======== Text shown

Teaming up with the NFLPA for Player Safety
 Ross Zafonte, MD |
It's no surprise that professional football players and other athletes face health risks more serious than scrapes and bruises. As a result of severe injuries, players can suffer from head trauma, joint and skeletal injuries, heart problems, psychological stress and other illnesses.
In an effort to improve the well-being of NFL players, the National Football League Players Association (NFLPA) and Harvard Medical School are teaming up to gain insight about injuries from contact sports and how to prevent them. The NFLPA has granted HMS a $100 million grant to create a 10-year initiative called the Harvard Integrated Program to Protect and Improve the Health of NFLPA Members.
BWH's Ross Zafonte, DO, chief of Physical Medicine and Rehabilitation, and Lee Nadler, MD, senior vice president of Experimental Medicine at Dana-Farber Cancer Institute, will lead the program as co-directors. The initiative will harness the medical and research expertise of HMS and its affiliated hospitals, including BWH, to discover new approaches to diagnosing, treating and preventing injuries in active and retired players.

================

What this task involves ->
Continue the article about the NFLPA and Harvard Medical School player health program from where it stops.

======== Supplied entries

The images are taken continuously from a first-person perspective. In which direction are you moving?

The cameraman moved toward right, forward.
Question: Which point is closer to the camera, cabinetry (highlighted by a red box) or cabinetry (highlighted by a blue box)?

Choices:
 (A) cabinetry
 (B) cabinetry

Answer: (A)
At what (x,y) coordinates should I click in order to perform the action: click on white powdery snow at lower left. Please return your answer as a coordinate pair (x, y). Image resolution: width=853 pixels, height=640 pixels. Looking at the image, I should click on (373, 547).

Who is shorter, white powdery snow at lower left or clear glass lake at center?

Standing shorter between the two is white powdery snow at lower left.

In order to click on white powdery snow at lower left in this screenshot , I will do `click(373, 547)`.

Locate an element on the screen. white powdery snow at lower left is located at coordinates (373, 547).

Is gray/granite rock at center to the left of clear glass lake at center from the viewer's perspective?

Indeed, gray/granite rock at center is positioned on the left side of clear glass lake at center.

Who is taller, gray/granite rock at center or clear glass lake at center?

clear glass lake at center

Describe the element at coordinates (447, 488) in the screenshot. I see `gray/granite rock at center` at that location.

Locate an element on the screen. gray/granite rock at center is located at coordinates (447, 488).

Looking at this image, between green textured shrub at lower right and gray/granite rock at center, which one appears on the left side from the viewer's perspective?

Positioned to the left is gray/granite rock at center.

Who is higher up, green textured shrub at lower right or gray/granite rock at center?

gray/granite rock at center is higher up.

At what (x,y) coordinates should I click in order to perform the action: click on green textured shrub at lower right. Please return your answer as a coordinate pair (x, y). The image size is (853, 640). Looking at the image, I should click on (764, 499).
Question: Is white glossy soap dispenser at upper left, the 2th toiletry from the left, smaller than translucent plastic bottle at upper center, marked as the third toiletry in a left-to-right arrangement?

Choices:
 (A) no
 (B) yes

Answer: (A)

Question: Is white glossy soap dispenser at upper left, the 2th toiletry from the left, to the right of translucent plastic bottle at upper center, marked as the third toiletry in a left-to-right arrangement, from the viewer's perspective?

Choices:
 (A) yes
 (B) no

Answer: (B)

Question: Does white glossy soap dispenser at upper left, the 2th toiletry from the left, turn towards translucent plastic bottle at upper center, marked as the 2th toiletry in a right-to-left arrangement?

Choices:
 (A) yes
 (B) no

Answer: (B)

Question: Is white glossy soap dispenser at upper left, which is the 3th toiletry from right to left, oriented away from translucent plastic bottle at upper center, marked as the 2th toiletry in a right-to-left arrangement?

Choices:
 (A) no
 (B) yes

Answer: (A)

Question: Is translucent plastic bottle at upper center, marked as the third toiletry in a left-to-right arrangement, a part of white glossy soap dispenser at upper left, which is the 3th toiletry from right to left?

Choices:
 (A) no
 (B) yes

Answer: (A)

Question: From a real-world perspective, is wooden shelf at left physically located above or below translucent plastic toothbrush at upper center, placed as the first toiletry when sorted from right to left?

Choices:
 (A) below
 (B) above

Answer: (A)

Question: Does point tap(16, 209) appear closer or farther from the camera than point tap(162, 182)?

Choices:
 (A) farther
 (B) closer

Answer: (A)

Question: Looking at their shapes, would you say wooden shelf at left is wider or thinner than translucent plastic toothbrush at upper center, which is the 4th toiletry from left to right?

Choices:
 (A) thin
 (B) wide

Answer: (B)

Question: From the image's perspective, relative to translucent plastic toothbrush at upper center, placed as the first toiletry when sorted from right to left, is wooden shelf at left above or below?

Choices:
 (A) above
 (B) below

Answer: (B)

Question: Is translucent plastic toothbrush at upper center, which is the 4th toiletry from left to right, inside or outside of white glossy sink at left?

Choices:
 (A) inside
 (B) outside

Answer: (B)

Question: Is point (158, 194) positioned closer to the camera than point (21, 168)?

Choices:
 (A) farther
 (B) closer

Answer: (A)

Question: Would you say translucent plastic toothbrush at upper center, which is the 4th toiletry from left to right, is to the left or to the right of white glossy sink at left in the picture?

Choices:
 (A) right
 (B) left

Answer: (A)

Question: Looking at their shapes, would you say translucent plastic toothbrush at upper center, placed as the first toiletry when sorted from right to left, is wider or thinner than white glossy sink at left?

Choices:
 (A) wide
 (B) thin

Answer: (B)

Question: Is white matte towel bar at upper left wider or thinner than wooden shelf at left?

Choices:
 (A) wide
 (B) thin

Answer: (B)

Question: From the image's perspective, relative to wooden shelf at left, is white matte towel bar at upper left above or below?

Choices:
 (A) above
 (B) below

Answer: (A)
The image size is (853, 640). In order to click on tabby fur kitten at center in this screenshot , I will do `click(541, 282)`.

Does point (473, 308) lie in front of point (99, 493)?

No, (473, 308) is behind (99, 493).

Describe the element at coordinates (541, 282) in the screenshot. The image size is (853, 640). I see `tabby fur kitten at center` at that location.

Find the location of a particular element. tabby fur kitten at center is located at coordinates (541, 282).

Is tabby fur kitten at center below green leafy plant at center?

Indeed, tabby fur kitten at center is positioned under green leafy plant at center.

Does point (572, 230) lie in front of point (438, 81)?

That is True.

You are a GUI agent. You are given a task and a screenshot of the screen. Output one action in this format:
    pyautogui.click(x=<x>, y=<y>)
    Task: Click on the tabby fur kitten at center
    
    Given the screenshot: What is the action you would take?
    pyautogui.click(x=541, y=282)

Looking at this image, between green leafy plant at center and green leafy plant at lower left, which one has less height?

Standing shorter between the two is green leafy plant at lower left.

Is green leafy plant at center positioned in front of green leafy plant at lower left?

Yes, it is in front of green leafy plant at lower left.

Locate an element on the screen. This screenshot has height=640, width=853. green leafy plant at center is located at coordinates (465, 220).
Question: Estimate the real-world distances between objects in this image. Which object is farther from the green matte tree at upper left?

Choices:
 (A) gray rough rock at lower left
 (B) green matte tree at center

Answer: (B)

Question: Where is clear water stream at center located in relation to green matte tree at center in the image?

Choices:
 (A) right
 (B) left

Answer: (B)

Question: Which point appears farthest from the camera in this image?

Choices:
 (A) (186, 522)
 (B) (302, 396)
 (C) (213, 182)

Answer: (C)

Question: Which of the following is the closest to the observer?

================

Exercise result ->
"Our partnership with the NFLPA will contribute to transforming our understanding of the effects of physical demands, emotional stress and repetitive trauma on disease," said Zafonte. "We are excited about the contributions this extraordinary partnership will make to NFL players, the community and the knowledge base of medicine."
Added HMS Dean Jeffrey Flier, MD: "This partnership between the NFLPA, Harvard's schools and its prestigious hospitals represents an extraordinary opportunity to improve the health of NFL players and benefit generations to come."
This story was adapted from a January 2013 Harvard Gazette article.